**文档段落**:

BkP-CTF 2013 MITM

前两天BkP的CTF练习赛中的一道题，crypto 200，题目如下

message 1: QUVTLTI1NiBFQ0IgbW9kZSB0d2ljZSwgdHdvIGtleXM=

encrypted: THbpB4bE82Rq35khemTQ10ntxZ8sf7s2WK8ErwcdDEc=

message 2: RWFjaCBrZXkgemVybyB1bnRpbCBsYXN0IDI0IGJpdHM=

encrypted: 01YZbSrta2N+1pOeQppmPETzoT/Yqb816yGlyceuEOE=

ciphertext: s5hd0ThTkv1U44r9aRyUhaX5qJe561MZ16071nlvM9U=

看到最后的等号首先就想到了base64编码，decode之后得到

message1: AES-256 ECB mode twice, two keys

message2: Each key zero until last 24 bits

两轮AES-256加密，padding=ECB，key不一样，但是前面都是0x00，只有最后24位需要破解

密文都是2进制不可读，不贴了

题目提示了是256位(32字节的key)，前29个字节都是0，需要破解两个key的后3个字节，纯暴力方式需要尝试2²⁴ * 2²⁴ = 2⁴⁸ ≈ 2.81e14种可能，这么大的计算量，显然是不现实的。

暴力破解，估计要用到hadoop集群了。

其实，当时忽略了一个细节，就是题目：MITM，google一下出来的都是Man-in-the-middle Attack（中间人攻击），似乎跟这个题目半毛钱关系都没有，换用wikipedia得到了我们想要的东西：

Man-in-the-middle attack, a computer networking attack method
Meet-in-the-middle attack, a cryptographic attack method

很显然，Meet-in-the-middle attack应该就是我们想找的东西了

Assume the attacker knows a set of plaintext P and ciphertext C that satisfies the following:

C=ENCk2(ENCk1(P))

P=DECk1(DECk2©

where ENC is the encryption function, DEC the decryption function defined as ENC-1 (inverse mapping) and k1 and k2 are two keys.

The attacker can then compute ENCk1(P) for all possible keys k1. Afterwards he can decrypt the ciphertext by computing DECk2© for each k2. Any matches between these two resulting sets are likely to reveal the correct keys. (To speed up the comparison, the ENCk1(P) set can be stored in an in-memory lookup table, then each DECk2© can be matched against the values in the lookup table to find the candidate keys)

这个模型跟题目所设的是完全一样的，思路给的很清楚了，先穷举key1，计算出明文经过所有可能的key1加密后的结果，将结果存于内存中，然后穷举key2，计算密文经过key2解密后的结果，与内存中的结果集进行比对（因为AES是对称加密，加密跟解密是用的相同的key），如果有一致的，就表明破解成功了，这样算起来，时间复杂度只有2²⁴ + 2²⁴ = 2²⁵

#!/usr/bin/env python
#! -*- coding: utf-8 -*-

from Crypto.Cipher import AES
from base64 import b64decode

def aes_encrypt(key, text, mode=AES.MODE_ECB):
    encryptor = AES.new(key, mode)
    ciphertext = encryptor.encrypt(text)
    return ciphertext

def aes_decrypt(key, text, mode=AES.MODE_ECB):
    decryptor = AES.new(key, mode)
    plaintext = decryptor.decrypt(text)

已存记录
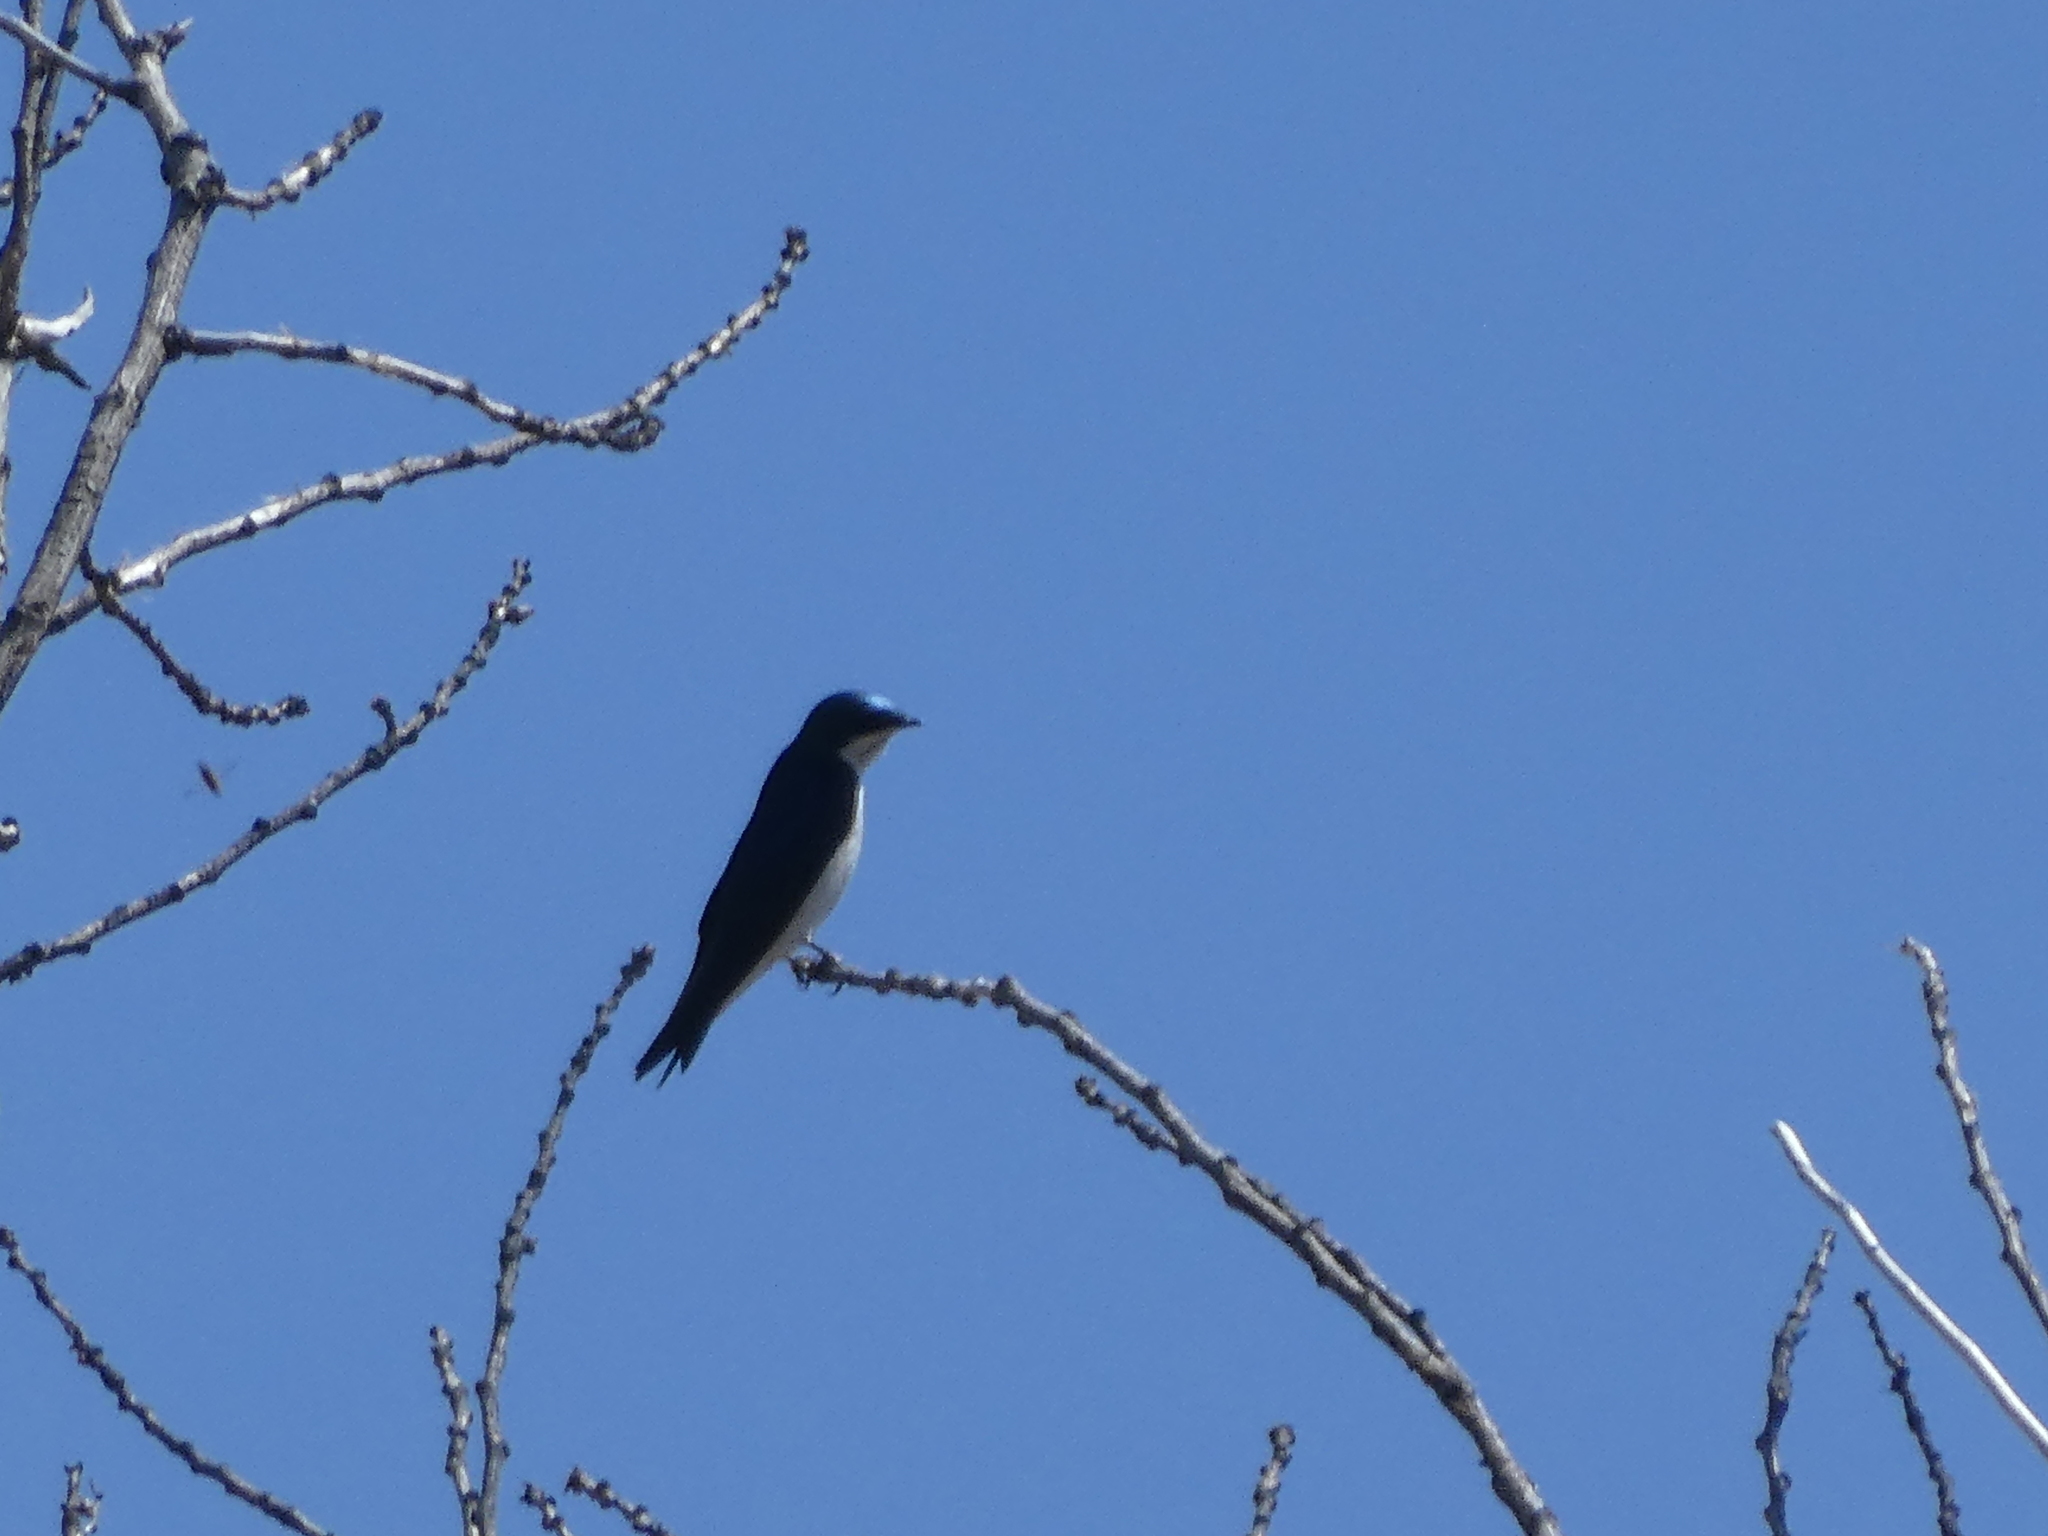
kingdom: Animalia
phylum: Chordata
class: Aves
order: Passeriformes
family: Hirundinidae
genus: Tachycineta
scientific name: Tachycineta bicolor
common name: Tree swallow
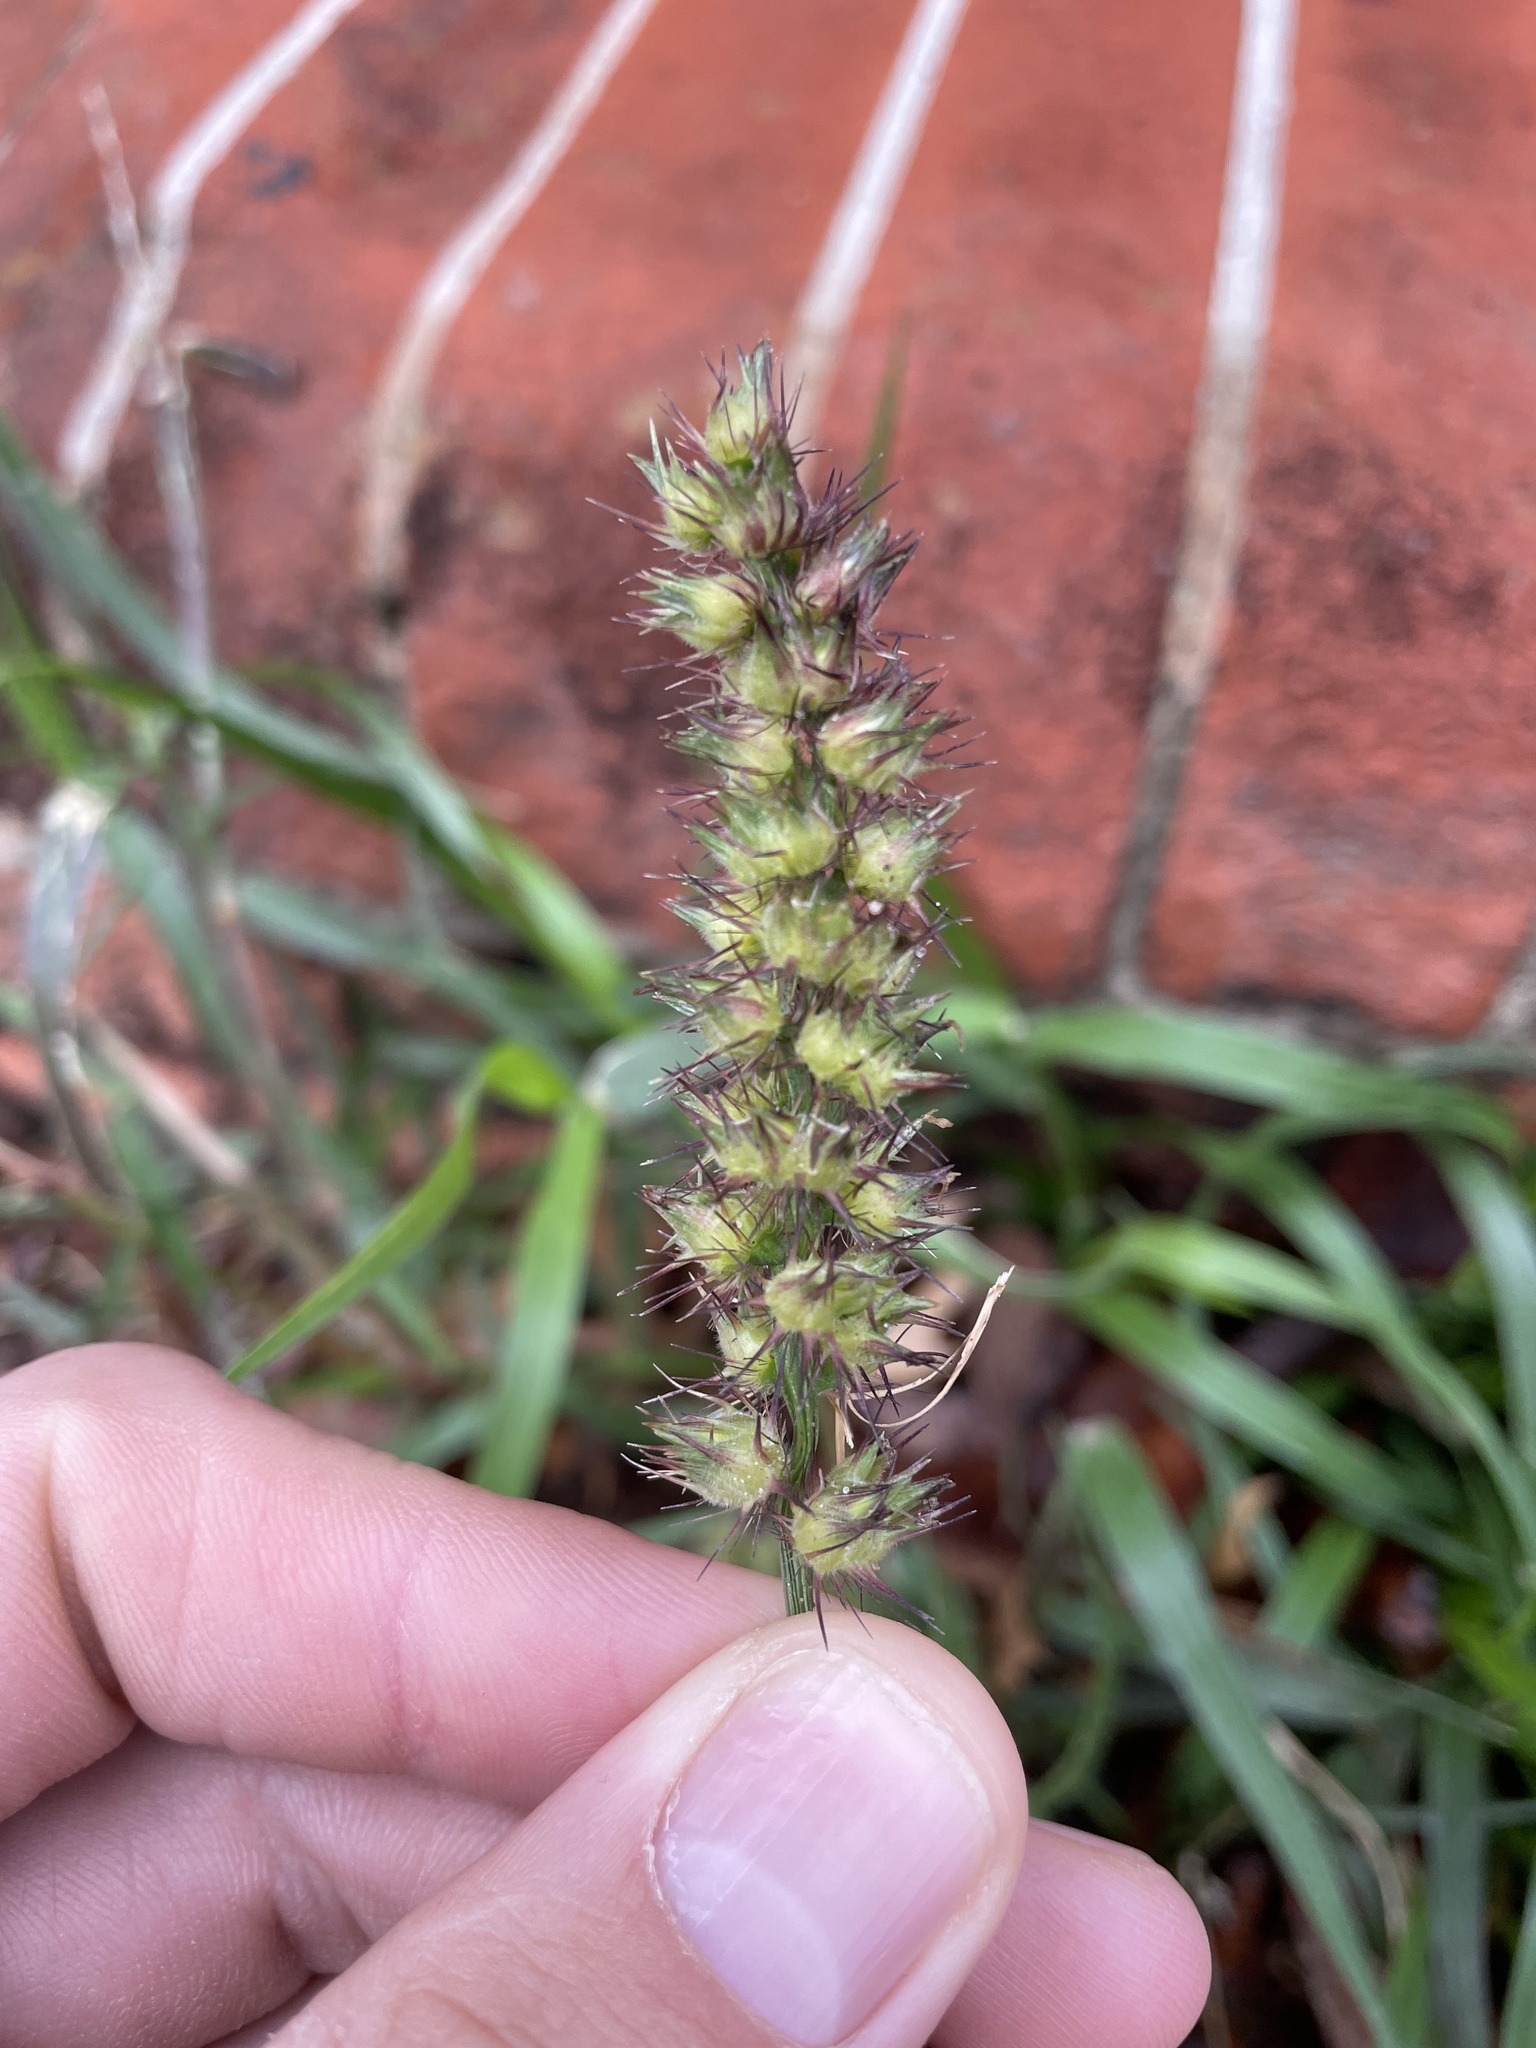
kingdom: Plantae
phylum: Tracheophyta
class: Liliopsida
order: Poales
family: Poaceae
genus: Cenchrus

**任务 1**: 把 MITM 解题文章里从“from Crypto.Cipher import”起到“decryptor = AES.new(key, mode)”止的这一段一字不改地打印出来。
**任务 2**: 从 MITM 解题文章停下的地方接着往下写。
这些记录取自另外的来源。

**输出 1**:
from Crypto.Cipher import AES
from base64 import b64decode

def aes_encrypt(key, text, mode=AES.MODE_ECB):
    encryptor = AES.new(key, mode)
    ciphertext = encryptor.encrypt(text)
    return ciphertext

def aes_decrypt(key, text, mode=AES.MODE_ECB):
    decryptor = AES.new(key, mode)

**输出 2**:
    return plaintext

if __name__ == '__main__':
    message1 = b64decode('QUVTLTI1NiBFQ0IgbW9kZSB0d2ljZSwgdHdvIGtleXM=')     # 'AES-256 ECB mode twice, two keys'
    ciphertext1 = b64decode('THbpB4bE82Rq35khemTQ10ntxZ8sf7s2WK8ErwcdDEc=')  # '\x4c\x76\xe9\x07\x86\xc4\xf3\x64\x6a\xdf\x99\x21\x7a\x64\xd0\xd7\x49\xed\xc5\x9f\x2c\x7f\xbb\x36\x58\xaf\x04\xaf\x07\x1d\x0c\x47'
    # message2 = b64decode('RWFjaCBrZXkgemVybyB1bnRpbCBsYXN0IDI0IGJpdHM=')     # 'Each key zero until last 24 bits'
    # ciphertext2 = b64decode('01YZbSrta2N+1pOeQppmPETzoT/Yqb816yGlyceuEOE=')  # '\xd3\x56\x19\x6d\x2a\xed\x6b\x63\x7e\xd6\x93\x9e\x42\x9a\x66\x3c\x44\xf3\xa1\x3f\xd8\xa9\xbf\x35\xeb\x21\xa5\xc9\xc7\xae\x10\xe1'
    ciphertext = b64decode('s5hd0ThTkv1U44r9aRyUhaX5qJe561MZ16071nlvM9U=')   # '\xb3\x98\x5d\xd1\x38\x53\x92\xfd\x54\xe3\x8a\xfd\x69\x1c\x94\x85\xa5\xf9\xa8\x97\xb9\xeb\x53\x19\xd7\xad\x3b\xd6\x79\x6f\x33\xd5'

    prefix = '\0' * 29
    clist = range(256)
    mitms = []
    for a in clist:
        for b in clist:
            for c in clist:
                key1 = prefix + chr(a) + chr(b) + chr(c)
                mitm1 = aes_encrypt(key1, message1)
                mitms.append(mitm1)
    mitms_set = set(mitms)  # convert to set for faster index
    for a in clist:
        for b in clist:
            for c in clist:
                key2 = prefix + chr(a) + chr(b) + chr(c)
                anmitm1 = aes_decrypt(key2, ciphertext1)
                if anmitm1 in mitms_set:
                    key1_suffix = mitms.index(anmitm1)
                    print 'key1: %s' % repr(key1)
                    print 'key2: %s' % repr(key2)
                    msg = aes_decrypt(key1, aes_decrypt(key2, ciphertext))
                    print 'message is: %s' % msg

大概5分钟左右就跑完了，缓存key1的加密结果用了1.65G内存，如果内存不够，可以对key1分段跑，不过时间就要相应变长。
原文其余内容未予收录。